Instructions for the task: Copy every line of the items below word for word, leaving out the pictures.

Data provided:
#####
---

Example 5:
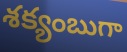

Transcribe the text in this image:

శక్యంబుగా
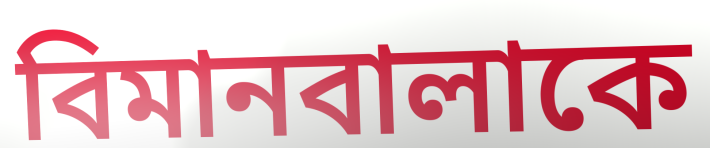
বিমানবালাকে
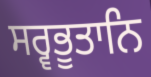
ਸਰ੍ਵਭੂਤਾਨਿ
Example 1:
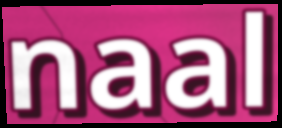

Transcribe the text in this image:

naal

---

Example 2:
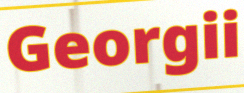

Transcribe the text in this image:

Georgii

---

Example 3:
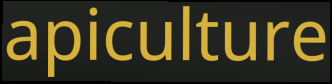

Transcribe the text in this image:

apiculture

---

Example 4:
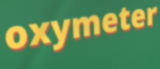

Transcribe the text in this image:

oxymeter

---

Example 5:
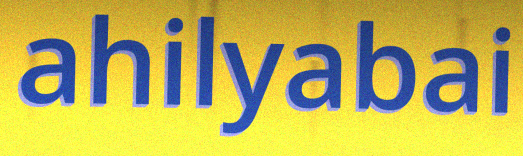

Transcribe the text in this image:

ahilyabai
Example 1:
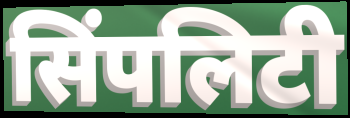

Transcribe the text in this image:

सिंपलिटी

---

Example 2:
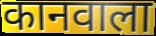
#####
Full response:
---

Example 5:

Transcribe the text in this image:

శక్యంబుగా
বিমানবালাকে
ਸਰ੍ਵਭੂਤਾਨਿ
Example 1:

Transcribe the text in this image:

naal

---

Example 2:

Transcribe the text in this image:

Georgii

---

Example 3:

Transcribe the text in this image:

apiculture

---

Example 4:

Transcribe the text in this image:

oxymeter

---

Example 5:

Transcribe the text in this image:

ahilyabai
Example 1:

Transcribe the text in this image:

सिंपलिटी

---

Example 2:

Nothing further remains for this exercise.